_DATASET_:
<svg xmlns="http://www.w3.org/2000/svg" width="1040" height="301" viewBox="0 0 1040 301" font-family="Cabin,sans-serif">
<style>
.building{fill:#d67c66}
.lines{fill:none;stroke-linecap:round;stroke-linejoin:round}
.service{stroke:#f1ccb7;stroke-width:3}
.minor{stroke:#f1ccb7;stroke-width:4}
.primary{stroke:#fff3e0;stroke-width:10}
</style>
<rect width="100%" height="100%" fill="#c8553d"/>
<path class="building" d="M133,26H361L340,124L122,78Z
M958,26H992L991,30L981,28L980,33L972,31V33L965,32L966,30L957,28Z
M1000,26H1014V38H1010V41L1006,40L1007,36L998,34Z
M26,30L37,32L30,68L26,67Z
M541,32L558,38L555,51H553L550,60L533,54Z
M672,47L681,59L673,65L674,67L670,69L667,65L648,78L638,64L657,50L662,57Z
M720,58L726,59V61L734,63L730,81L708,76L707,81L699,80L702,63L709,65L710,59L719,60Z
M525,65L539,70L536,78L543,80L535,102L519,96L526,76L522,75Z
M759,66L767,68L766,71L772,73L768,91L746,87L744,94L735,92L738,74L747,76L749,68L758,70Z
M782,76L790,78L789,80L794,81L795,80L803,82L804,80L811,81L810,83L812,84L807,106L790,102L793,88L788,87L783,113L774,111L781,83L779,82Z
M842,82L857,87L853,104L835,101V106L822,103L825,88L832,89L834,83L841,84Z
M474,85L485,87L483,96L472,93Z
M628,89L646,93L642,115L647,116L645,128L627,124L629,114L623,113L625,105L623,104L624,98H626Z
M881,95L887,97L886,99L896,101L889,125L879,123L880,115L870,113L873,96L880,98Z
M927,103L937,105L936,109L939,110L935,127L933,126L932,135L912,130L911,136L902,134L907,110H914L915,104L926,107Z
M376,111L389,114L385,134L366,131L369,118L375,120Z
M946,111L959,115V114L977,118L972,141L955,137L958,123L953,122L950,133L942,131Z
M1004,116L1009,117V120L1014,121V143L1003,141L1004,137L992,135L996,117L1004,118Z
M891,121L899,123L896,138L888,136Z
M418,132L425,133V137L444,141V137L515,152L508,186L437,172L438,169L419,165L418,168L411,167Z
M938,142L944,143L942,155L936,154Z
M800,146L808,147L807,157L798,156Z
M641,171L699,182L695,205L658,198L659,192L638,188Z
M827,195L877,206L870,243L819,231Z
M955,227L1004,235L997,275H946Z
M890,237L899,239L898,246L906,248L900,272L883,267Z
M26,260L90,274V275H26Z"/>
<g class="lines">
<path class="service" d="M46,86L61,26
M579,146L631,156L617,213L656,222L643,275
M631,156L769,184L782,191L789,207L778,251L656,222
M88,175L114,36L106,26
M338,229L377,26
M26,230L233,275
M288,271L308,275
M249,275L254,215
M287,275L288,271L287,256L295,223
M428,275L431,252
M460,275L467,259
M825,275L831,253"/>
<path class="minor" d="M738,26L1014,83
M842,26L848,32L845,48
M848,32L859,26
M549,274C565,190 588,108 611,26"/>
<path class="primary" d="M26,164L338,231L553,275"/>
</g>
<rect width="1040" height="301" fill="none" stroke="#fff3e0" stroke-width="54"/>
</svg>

_WORK ORDER_:
The full listing above should be returned exactly as supplied.

_RESPONSE TO THE EXERCISE_:
<svg xmlns="http://www.w3.org/2000/svg" width="1040" height="301" viewBox="0 0 1040 301" font-family="Cabin,sans-serif">
<style>
.building{fill:#d67c66}
.lines{fill:none;stroke-linecap:round;stroke-linejoin:round}
.service{stroke:#f1ccb7;stroke-width:3}
.minor{stroke:#f1ccb7;stroke-width:4}
.primary{stroke:#fff3e0;stroke-width:10}
</style>
<rect width="100%" height="100%" fill="#c8553d"/>
<path class="building" d="M133,26H361L340,124L122,78Z
M958,26H992L991,30L981,28L980,33L972,31V33L965,32L966,30L957,28Z
M1000,26H1014V38H1010V41L1006,40L1007,36L998,34Z
M26,30L37,32L30,68L26,67Z
M541,32L558,38L555,51H553L550,60L533,54Z
M672,47L681,59L673,65L674,67L670,69L667,65L648,78L638,64L657,50L662,57Z
M720,58L726,59V61L734,63L730,81L708,76L707,81L699,80L702,63L709,65L710,59L719,60Z
M525,65L539,70L536,78L543,80L535,102L519,96L526,76L522,75Z
M759,66L767,68L766,71L772,73L768,91L746,87L744,94L735,92L738,74L747,76L749,68L758,70Z
M782,76L790,78L789,80L794,81L795,80L803,82L804,80L811,81L810,83L812,84L807,106L790,102L793,88L788,87L783,113L774,111L781,83L779,82Z
M842,82L857,87L853,104L835,101V106L822,103L825,88L832,89L834,83L841,84Z
M474,85L485,87L483,96L472,93Z
M628,89L646,93L642,115L647,116L645,128L627,124L629,114L623,113L625,105L623,104L624,98H626Z
M881,95L887,97L886,99L896,101L889,125L879,123L880,115L870,113L873,96L880,98Z
M927,103L937,105L936,109L939,110L935,127L933,126L932,135L912,130L911,136L902,134L907,110H914L915,104L926,107Z
M376,111L389,114L385,134L366,131L369,118L375,120Z
M946,111L959,115V114L977,118L972,141L955,137L958,123L953,122L950,133L942,131Z
M1004,116L1009,117V120L1014,121V143L1003,141L1004,137L992,135L996,117L1004,118Z
M891,121L899,123L896,138L888,136Z
M418,132L425,133V137L444,141V137L515,152L508,186L437,172L438,169L419,165L418,168L411,167Z
M938,142L944,143L942,155L936,154Z
M800,146L808,147L807,157L798,156Z
M641,171L699,182L695,205L658,198L659,192L638,188Z
M827,195L877,206L870,243L819,231Z
M955,227L1004,235L997,275H946Z
M890,237L899,239L898,246L906,248L900,272L883,267Z
M26,260L90,274V275H26Z"/>
<g class="lines">
<path class="service" d="M46,86L61,26
M579,146L631,156L617,213L656,222L643,275
M631,156L769,184L782,191L789,207L778,251L656,222
M88,175L114,36L106,26
M338,229L377,26
M26,230L233,275
M288,271L308,275
M249,275L254,215
M287,275L288,271L287,256L295,223
M428,275L431,252
M460,275L467,259
M825,275L831,253"/>
<path class="minor" d="M738,26L1014,83
M842,26L848,32L845,48
M848,32L859,26
M549,274C565,190 588,108 611,26"/>
<path class="primary" d="M26,164L338,231L553,275"/>
</g>
<rect width="1040" height="301" fill="none" stroke="#fff3e0" stroke-width="54"/>
</svg>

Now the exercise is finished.